The action typically returns a URL to the generated image in the specified format.

Example Output:

[
  "https://assets.cognitiveactions.com/invocations/989700c8-e30c-4bc5-877a-848d408bc772/08971381-2b34-4a27-aa83-df26666586dd.webp"
]

Conceptual Usage Example (Python)

Here’s how you might call the Generate Inpainted Image action using Python:

import requests
import json

# Replace with your Cognitive Actions API key and endpoint
COGNITIVE_ACTIONS_API_KEY = "YOUR_COGNITIVE_ACTIONS_API_KEY"
COGNITIVE_ACTIONS_EXECUTE_URL = "https://api.cognitiveactions.com/actions/execute"  # Hypothetical endpoint

action_id = "e463904c-aec5-48d2-99d1-1973c220b6e1"  # Action ID for Generate Inpainted Image

# Construct the input payload based on the action's requirements
payload = {
  "prompt": "A stunning model named Anita standing in a luxurious, elegant apartment with modern, sophisticated decor...",
  "loraScale": 1,
  "imageFormat": "webp",
  "imageQuality": 90,
  "denoisingSteps": 28,
  "inferenceModel": "dev",
  "numberOfOutputs": 1,
  "imageAspectRatio": "1:1",
  "additionalLoraScale": 1,
  "imagePromptStrength": 0.8,
  "diffusionGuidanceScale": 3.5
}

headers = {
    "Authorization": f"Bearer {COGNITIVE_ACTIONS_API_KEY}",
    "Content-Type": "application/json"
}

try:
    response = requests.post(
        COGNITIVE_ACTIONS_EXECUTE_URL,
        headers=headers,
        json={"action_id": action_id, "inputs": payload}  # Hypothetical structure
    )
    response.raise_for_status()  # Raise an exception for bad status codes (4xx or 5xx)

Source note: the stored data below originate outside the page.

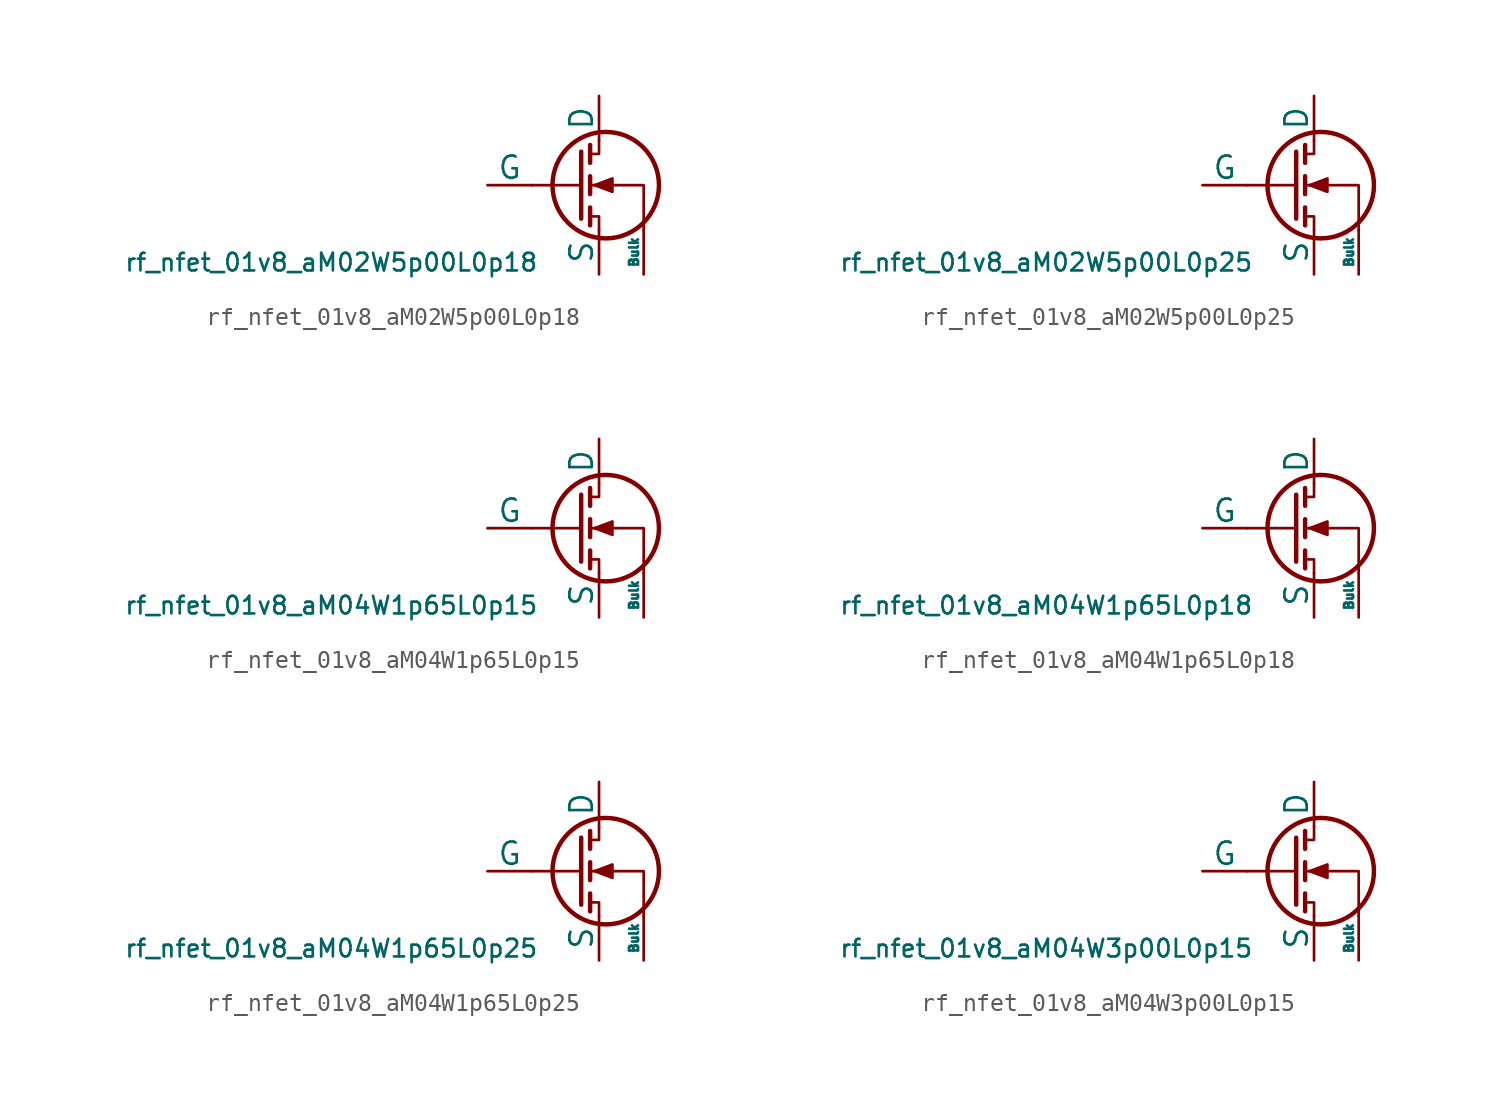
<source format=kicad_sym>
(kicad_symbol_lib
  (version 20211014)
  (generator pdk2kicad)
  (symbol "rf_nfet_01v8_aM02W5p00L0p18"
    (pin_numbers hide)
    (pin_names
      (offset 0))
    (property "Reference" "Q"
      (at 0 0 0)
      (effects (font (size 1 1)) hide))
    (property "Value" "rf_nfet_01v8_aM02W5p00L0p18"
      (at -12.7 -3.81 0)
      (effects (font (size 1 1)) (justify top)))
    (polyline
      (pts (xy 1.524 0) (xy -1.27 0))
      (stroke (width 0) (type default))
      (fill (type none)))
    (polyline
      (pts (xy 1.524 1.905) (xy 1.524 -1.905))
      (stroke (width 0.254) (type default))
      (fill (type none)))
    (polyline
      (pts (xy 2.032 -1.27) (xy 2.032 -2.286))
      (stroke (width 0.254) (type default))
      (fill (type none)))
    (polyline
      (pts (xy 2.032 0.508) (xy 2.032 -0.508))
      (stroke (width 0.254) (type default))
      (fill (type none)))
    (polyline
      (pts (xy 2.032 2.286) (xy 2.032 1.27))
      (stroke (width 0.254) (type default))
      (fill (type none)))
    (polyline
      (pts (xy 2.032 1.778) (xy 2.54 1.778) (xy 2.54 2.54))
      (stroke (width 0) (type default))
      (fill (type none)))
    (polyline
      (pts (xy 2.54 -2.54) (xy 2.54 -1.778) (xy 2.032 -1.778))
      (stroke (width 0) (type default))
      (fill (type none)))
    (polyline
      (pts (xy 5.08 -2.54) (xy 5.08 0) (xy 2.032 0))
      (stroke (width 0) (type default))
      (fill (type none)))
    (polyline
      (pts (xy 2.286 0) (xy 3.302 0.381) (xy 3.302 -0.381) (xy 2.286 0))
      (stroke (width 0) (type default))
      (fill (type outline)))
    (circle
      (center 2.921 0)
      (radius 3.029)
      (stroke (width 0.254) (type default))
      (fill (type none)))
    (pin passive line
      (at 2.54 5.08 270)
      (length 2.54)
      (name "D" (effects (font (size 1.27 1.27))))
      (number "1" (effects (font (size 1.27 1.27)))))
    (pin input line
      (at -3.81 0 0)
      (length 2.54)
      (name "G" (effects (font (size 1.27 1.27))))
      (number "2" (effects (font (size 1.27 1.27)))))
    (pin passive line
      (at 2.54 -5.08 90)
      (length 2.54)
      (name "S" (effects (font (size 1.27 1.27))))
      (number "3" (effects (font (size 1.27 1.27)))))
    (pin input line
      (at 5.08 -5.08 90)
      (length 2.54)
      (name "Bulk" (effects (font (size 0.508 0.508))))
      (number "4" (effects (font (size 1.27 1.27))))))
  (symbol "rf_nfet_01v8_aM02W5p00L0p25"
    (pin_numbers hide)
    (pin_names
      (offset 0))
    (property "Reference" "Q"
      (at 0 0 0)
      (effects (font (size 1 1)) hide))
    (property "Value" "rf_nfet_01v8_aM02W5p00L0p25"
      (at -12.7 -3.81 0)
      (effects (font (size 1 1)) (justify top)))
    (polyline
      (pts (xy 1.524 0) (xy -1.27 0))
      (stroke (width 0) (type default))
      (fill (type none)))
    (polyline
      (pts (xy 1.524 1.905) (xy 1.524 -1.905))
      (stroke (width 0.254) (type default))
      (fill (type none)))
    (polyline
      (pts (xy 2.032 -1.27) (xy 2.032 -2.286))
      (stroke (width 0.254) (type default))
      (fill (type none)))
    (polyline
      (pts (xy 2.032 0.508) (xy 2.032 -0.508))
      (stroke (width 0.254) (type default))
      (fill (type none)))
    (polyline
      (pts (xy 2.032 2.286) (xy 2.032 1.27))
      (stroke (width 0.254) (type default))
      (fill (type none)))
    (polyline
      (pts (xy 2.032 1.778) (xy 2.54 1.778) (xy 2.54 2.54))
      (stroke (width 0) (type default))
      (fill (type none)))
    (polyline
      (pts (xy 2.54 -2.54) (xy 2.54 -1.778) (xy 2.032 -1.778))
      (stroke (width 0) (type default))
      (fill (type none)))
    (polyline
      (pts (xy 5.08 -2.54) (xy 5.08 0) (xy 2.032 0))
      (stroke (width 0) (type default))
      (fill (type none)))
    (polyline
      (pts (xy 2.286 0) (xy 3.302 0.381) (xy 3.302 -0.381) (xy 2.286 0))
      (stroke (width 0) (type default))
      (fill (type outline)))
    (circle
      (center 2.921 0)
      (radius 3.029)
      (stroke (width 0.254) (type default))
      (fill (type none)))
    (pin passive line
      (at 2.54 5.08 270)
      (length 2.54)
      (name "D" (effects (font (size 1.27 1.27))))
      (number "1" (effects (font (size 1.27 1.27)))))
    (pin input line
      (at -3.81 0 0)
      (length 2.54)
      (name "G" (effects (font (size 1.27 1.27))))
      (number "2" (effects (font (size 1.27 1.27)))))
    (pin passive line
      (at 2.54 -5.08 90)
      (length 2.54)
      (name "S" (effects (font (size 1.27 1.27))))
      (number "3" (effects (font (size 1.27 1.27)))))
    (pin input line
      (at 5.08 -5.08 90)
      (length 2.54)
      (name "Bulk" (effects (font (size 0.508 0.508))))
      (number "4" (effects (font (size 1.27 1.27))))))
  (symbol "rf_nfet_01v8_aM04W1p65L0p15"
    (pin_numbers hide)
    (pin_names
      (offset 0))
    (property "Reference" "Q"
      (at 0 0 0)
      (effects (font (size 1 1)) hide))
    (property "Value" "rf_nfet_01v8_aM04W1p65L0p15"
      (at -12.7 -3.81 0)
      (effects (font (size 1 1)) (justify top)))
    (polyline
      (pts (xy 1.524 0) (xy -1.27 0))
      (stroke (width 0) (type default))
      (fill (type none)))
    (polyline
      (pts (xy 1.524 1.905) (xy 1.524 -1.905))
      (stroke (width 0.254) (type default))
      (fill (type none)))
    (polyline
      (pts (xy 2.032 -1.27) (xy 2.032 -2.286))
      (stroke (width 0.254) (type default))
      (fill (type none)))
    (polyline
      (pts (xy 2.032 0.508) (xy 2.032 -0.508))
      (stroke (width 0.254) (type default))
      (fill (type none)))
    (polyline
      (pts (xy 2.032 2.286) (xy 2.032 1.27))
      (stroke (width 0.254) (type default))
      (fill (type none)))
    (polyline
      (pts (xy 2.032 1.778) (xy 2.54 1.778) (xy 2.54 2.54))
      (stroke (width 0) (type default))
      (fill (type none)))
    (polyline
      (pts (xy 2.54 -2.54) (xy 2.54 -1.778) (xy 2.032 -1.778))
      (stroke (width 0) (type default))
      (fill (type none)))
    (polyline
      (pts (xy 5.08 -2.54) (xy 5.08 0) (xy 2.032 0))
      (stroke (width 0) (type default))
      (fill (type none)))
    (polyline
      (pts (xy 2.286 0) (xy 3.302 0.381) (xy 3.302 -0.381) (xy 2.286 0))
      (stroke (width 0) (type default))
      (fill (type outline)))
    (circle
      (center 2.921 0)
      (radius 3.029)
      (stroke (width 0.254) (type default))
      (fill (type none)))
    (pin passive line
      (at 2.54 5.08 270)
      (length 2.54)
      (name "D" (effects (font (size 1.27 1.27))))
      (number "1" (effects (font (size 1.27 1.27)))))
    (pin input line
      (at -3.81 0 0)
      (length 2.54)
      (name "G" (effects (font (size 1.27 1.27))))
      (number "2" (effects (font (size 1.27 1.27)))))
    (pin passive line
      (at 2.54 -5.08 90)
      (length 2.54)
      (name "S" (effects (font (size 1.27 1.27))))
      (number "3" (effects (font (size 1.27 1.27)))))
    (pin input line
      (at 5.08 -5.08 90)
      (length 2.54)
      (name "Bulk" (effects (font (size 0.508 0.508))))
      (number "4" (effects (font (size 1.27 1.27))))))
  (symbol "rf_nfet_01v8_aM04W1p65L0p18"
    (pin_numbers hide)
    (pin_names
      (offset 0))
    (property "Reference" "Q"
      (at 0 0 0)
      (effects (font (size 1 1)) hide))
    (property "Value" "rf_nfet_01v8_aM04W1p65L0p18"
      (at -12.7 -3.81 0)
      (effects (font (size 1 1)) (justify top)))
    (polyline
      (pts (xy 1.524 0) (xy -1.27 0))
      (stroke (width 0) (type default))
      (fill (type none)))
    (polyline
      (pts (xy 1.524 1.905) (xy 1.524 -1.905))
      (stroke (width 0.254) (type default))
      (fill (type none)))
    (polyline
      (pts (xy 2.032 -1.27) (xy 2.032 -2.286))
      (stroke (width 0.254) (type default))
      (fill (type none)))
    (polyline
      (pts (xy 2.032 0.508) (xy 2.032 -0.508))
      (stroke (width 0.254) (type default))
      (fill (type none)))
    (polyline
      (pts (xy 2.032 2.286) (xy 2.032 1.27))
      (stroke (width 0.254) (type default))
      (fill (type none)))
    (polyline
      (pts (xy 2.032 1.778) (xy 2.54 1.778) (xy 2.54 2.54))
      (stroke (width 0) (type default))
      (fill (type none)))
    (polyline
      (pts (xy 2.54 -2.54) (xy 2.54 -1.778) (xy 2.032 -1.778))
      (stroke (width 0) (type default))
      (fill (type none)))
    (polyline
      (pts (xy 5.08 -2.54) (xy 5.08 0) (xy 2.032 0))
      (stroke (width 0) (type default))
      (fill (type none)))
    (polyline
      (pts (xy 2.286 0) (xy 3.302 0.381) (xy 3.302 -0.381) (xy 2.286 0))
      (stroke (width 0) (type default))
      (fill (type outline)))
    (circle
      (center 2.921 0)
      (radius 3.029)
      (stroke (width 0.254) (type default))
      (fill (type none)))
    (pin passive line
      (at 2.54 5.08 270)
      (length 2.54)
      (name "D" (effects (font (size 1.27 1.27))))
      (number "1" (effects (font (size 1.27 1.27)))))
    (pin input line
      (at -3.81 0 0)
      (length 2.54)
      (name "G" (effects (font (size 1.27 1.27))))
      (number "2" (effects (font (size 1.27 1.27)))))
    (pin passive line
      (at 2.54 -5.08 90)
      (length 2.54)
      (name "S" (effects (font (size 1.27 1.27))))
      (number "3" (effects (font (size 1.27 1.27)))))
    (pin input line
      (at 5.08 -5.08 90)
      (length 2.54)
      (name "Bulk" (effects (font (size 0.508 0.508))))
      (number "4" (effects (font (size 1.27 1.27))))))
  (symbol "rf_nfet_01v8_aM04W1p65L0p25"
    (pin_numbers hide)
    (pin_names
      (offset 0))
    (property "Reference" "Q"
      (at 0 0 0)
      (effects (font (size 1 1)) hide))
    (property "Value" "rf_nfet_01v8_aM04W1p65L0p25"
      (at -12.7 -3.81 0)
      (effects (font (size 1 1)) (justify top)))
    (polyline
      (pts (xy 1.524 0) (xy -1.27 0))
      (stroke (width 0) (type default))
      (fill (type none)))
    (polyline
      (pts (xy 1.524 1.905) (xy 1.524 -1.905))
      (stroke (width 0.254) (type default))
      (fill (type none)))
    (polyline
      (pts (xy 2.032 -1.27) (xy 2.032 -2.286))
      (stroke (width 0.254) (type default))
      (fill (type none)))
    (polyline
      (pts (xy 2.032 0.508) (xy 2.032 -0.508))
      (stroke (width 0.254) (type default))
      (fill (type none)))
    (polyline
      (pts (xy 2.032 2.286) (xy 2.032 1.27))
      (stroke (width 0.254) (type default))
      (fill (type none)))
    (polyline
      (pts (xy 2.032 1.778) (xy 2.54 1.778) (xy 2.54 2.54))
      (stroke (width 0) (type default))
      (fill (type none)))
    (polyline
      (pts (xy 2.54 -2.54) (xy 2.54 -1.778) (xy 2.032 -1.778))
      (stroke (width 0) (type default))
      (fill (type none)))
    (polyline
      (pts (xy 5.08 -2.54) (xy 5.08 0) (xy 2.032 0))
      (stroke (width 0) (type default))
      (fill (type none)))
    (polyline
      (pts (xy 2.286 0) (xy 3.302 0.381) (xy 3.302 -0.381) (xy 2.286 0))
      (stroke (width 0) (type default))
      (fill (type outline)))
    (circle
      (center 2.921 0)
      (radius 3.029)
      (stroke (width 0.254) (type default))
      (fill (type none)))
    (pin passive line
      (at 2.54 5.08 270)
      (length 2.54)
      (name "D" (effects (font (size 1.27 1.27))))
      (number "1" (effects (font (size 1.27 1.27)))))
    (pin input line
      (at -3.81 0 0)
      (length 2.54)
      (name "G" (effects (font (size 1.27 1.27))))
      (number "2" (effects (font (size 1.27 1.27)))))
    (pin passive line
      (at 2.54 -5.08 90)
      (length 2.54)
      (name "S" (effects (font (size 1.27 1.27))))
      (number "3" (effects (font (size 1.27 1.27)))))
    (pin input line
      (at 5.08 -5.08 90)
      (length 2.54)
      (name "Bulk" (effects (font (size 0.508 0.508))))
      (number "4" (effects (font (size 1.27 1.27))))))
  (symbol "rf_nfet_01v8_aM04W3p00L0p15"
    (pin_numbers hide)
    (pin_names
      (offset 0))
    (property "Reference" "Q"
      (at 0 0 0)
      (effects (font (size 1 1)) hide))
    (property "Value" "rf_nfet_01v8_aM04W3p00L0p15"
      (at -12.7 -3.81 0)
      (effects (font (size 1 1)) (justify top)))
    (polyline
      (pts (xy 1.524 0) (xy -1.27 0))
      (stroke (width 0) (type default))
      (fill (type none)))
    (polyline
      (pts (xy 1.524 1.905) (xy 1.524 -1.905))
      (stroke (width 0.254) (type default))
      (fill (type none)))
    (polyline
      (pts (xy 2.032 -1.27) (xy 2.032 -2.286))
      (stroke (width 0.254) (type default))
      (fill (type none)))
    (polyline
      (pts (xy 2.032 0.508) (xy 2.032 -0.508))
      (stroke (width 0.254) (type default))
      (fill (type none)))
    (polyline
      (pts (xy 2.032 2.286) (xy 2.032 1.27))
      (stroke (width 0.254) (type default))
      (fill (type none)))
    (polyline
      (pts (xy 2.032 1.778) (xy 2.54 1.778) (xy 2.54 2.54))
      (stroke (width 0) (type default))
      (fill (type none)))
    (polyline
      (pts (xy 2.54 -2.54) (xy 2.54 -1.778) (xy 2.032 -1.778))
      (stroke (width 0) (type default))
      (fill (type none)))
    (polyline
      (pts (xy 5.08 -2.54) (xy 5.08 0) (xy 2.032 0))
      (stroke (width 0) (type default))
      (fill (type none)))
    (polyline
      (pts (xy 2.286 0) (xy 3.302 0.381) (xy 3.302 -0.381) (xy 2.286 0))
      (stroke (width 0) (type default))
      (fill (type outline)))
    (circle
      (center 2.921 0)
      (radius 3.029)
      (stroke (width 0.254) (type default))
      (fill (type none)))
    (pin passive line
      (at 2.54 5.08 270)
      (length 2.54)
      (name "D" (effects (font (size 1.27 1.27))))
      (number "1" (effects (font (size 1.27 1.27)))))
    (pin input line
      (at -3.81 0 0)
      (length 2.54)
      (name "G" (effects (font (size 1.27 1.27))))
      (number "2" (effects (font (size 1.27 1.27)))))
    (pin passive line
      (at 2.54 -5.08 90)
      (length 2.54)
      (name "S" (effects (font (size 1.27 1.27))))
      (number "3" (effects (font (size 1.27 1.27)))))
    (pin input line
      (at 5.08 -5.08 90)
      (length 2.54)
      (name "Bulk" (effects (font (size 0.508 0.508))))
      (number "4" (effects (font (size 1.27 1.27)))))))
</source>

    result = response.json()
    print("Action executed successfully:")
    print(json.dumps(result, indent=2))

except requests.exceptions.RequestException as e:
    print(f"Error executing action {action_id}: {e}")
    if e.response is not None:
        print(f"Response status: {e.response.status_code}")
        try:
            print(f"Response body: {e.response.json()}")
        except json.JSONDecodeError:
            print(f"Response body: {e.response.text}")

In this code snippet, you need to replace YOUR_COGNITIVE_ACTIONS_API_KEY with your actual API key. The action ID and the input payload are structured according to the requirements outlined for the Generate Inpainted Image action.

Conclusion

The Generate Inpainted Image action from the robvandam12/aniwis-lora spec offers a powerful way to create and modify images using prompts and advanced parameters. By integrating this action into your applications, you can unleash a new level of creativity and functionality. Consider exploring additional use cases, such as generating art for games, enhancing photos, or creating unique marketing materials. The possibilities are endless!